Source passage –
╔══

Nationalism
and the Return to the Old Russian Chant
Earthly worship is an
imitation of heavenly praise. The earthly church at prayer unites the
faithful with the prayer of the angelic praise. This thought is not
simply a Byzantine theoretical supposition combined with platonic imagery,
but is the vision of the Prophet Isaiah and the account of heavenly
worship expressed in the fourth chapter of the book of Revelation. That
the song of the church on earth is united with the praise in heaven
is a theme found in the writings of many of the church fathers. St.
John Chrysostom writes: "Above, the hosts of angels sing praise; below
men form choirs in the churches and imitate them by singing the same
doxology. Above, the seraphim cry out in the thrice-holy hymn; below,
the human throng sends up the same cry. The inhabitants of heaven and
earth are brought together in a common assembly; there is one thanksgiving,
one shout of delight, one joyful chorus." [1] Byzantine
mystical thought developed the idea of the angelic transmission of the
chant itself. In the sixth century Pseudo-Dionysios articulated the
concept of the divinely inspired "prototype"; the idea of an "intuitive
divine inspiration... in which the hymns and chants are echoes of the
heavenly song of angels, which the prophets gave to the people through
a sense of spiritual hearing." [2] These divinely inspired
hymns and chants, which were viewed as models of the heavenly songs,
serve as the foundation for all creativity. God and beauty are interrelated,
and in the words of Pseudo-Dionysios:
"Divine beauty is
transmitted to all that exists, and it is the cause of harmony and
splendor in all that exists; like light, it emits its penetrating
rays onto all objects, and it is as if it called to it everything
that exists and assembles everything within it."[3]
The task, then, of the church artist or musician is not self-expression,
not creation that reflects individual, personal feelings, attitudes,
and principles, but "the comprehension and reproduction of heavenly
songs, the re-creation of divine images that were transmitted by means
of ancient religious archetypes." [4] These songs
are not his, they do not belong to him. They have been revealed to
him and he transmits this revelation to the collective body of the
church. This explains why the names of the composers during the early
Byzantine and Slavic periods remain anonymous; their works are not
their self-creations which they personally own, but are the inspired
revelations which they transmit to all of humanity. The artist submits
his will to the will of God in order to be able to receive and to
transmit the divine revelation.
Is not this the essence
of the story of the writing of the Nativity Kontakion by Romanos?

╚══

Instruction 1 – From the passage on church chant, copy the text starting with "Nationalism" and going on through "church fathers. St.".

(Extracted page text)
╔══

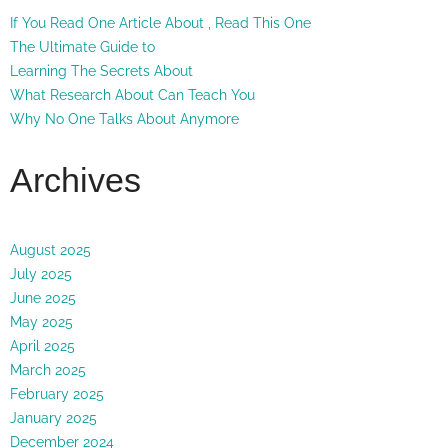
If You Read One Article About , Read This One
The Ultimate Guide to
Learning The Secrets About
What Research About Can Teach You
Why No One Talks About Anymore
Archives
August 2025
July 2025
June 2025
May 2025
April 2025
March 2025
February 2025
January 2025
December 2024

╚══

Instruction 2 – Repeat the extracted page text records word for word, leaving out the pictures.

Your response 1 –
Nationalism
and the Return to the Old Russian Chant
Earthly worship is an
imitation of heavenly praise. The earthly church at prayer unites the
faithful with the prayer of the angelic praise. This thought is not
simply a Byzantine theoretical supposition combined with platonic imagery,
but is the vision of the Prophet Isaiah and the account of heavenly
worship expressed in the fourth chapter of the book of Revelation. That
the song of the church on earth is united with the praise in heaven
is a theme found in the writings of many of the church fathers. St.

Your response 2 –
If You Read One Article About , Read This One
The Ultimate Guide to
Learning The Secrets About
What Research About Can Teach You
Why No One Talks About Anymore
Archives
August 2025
July 2025
June 2025
May 2025
April 2025
March 2025
February 2025
January 2025
December 2024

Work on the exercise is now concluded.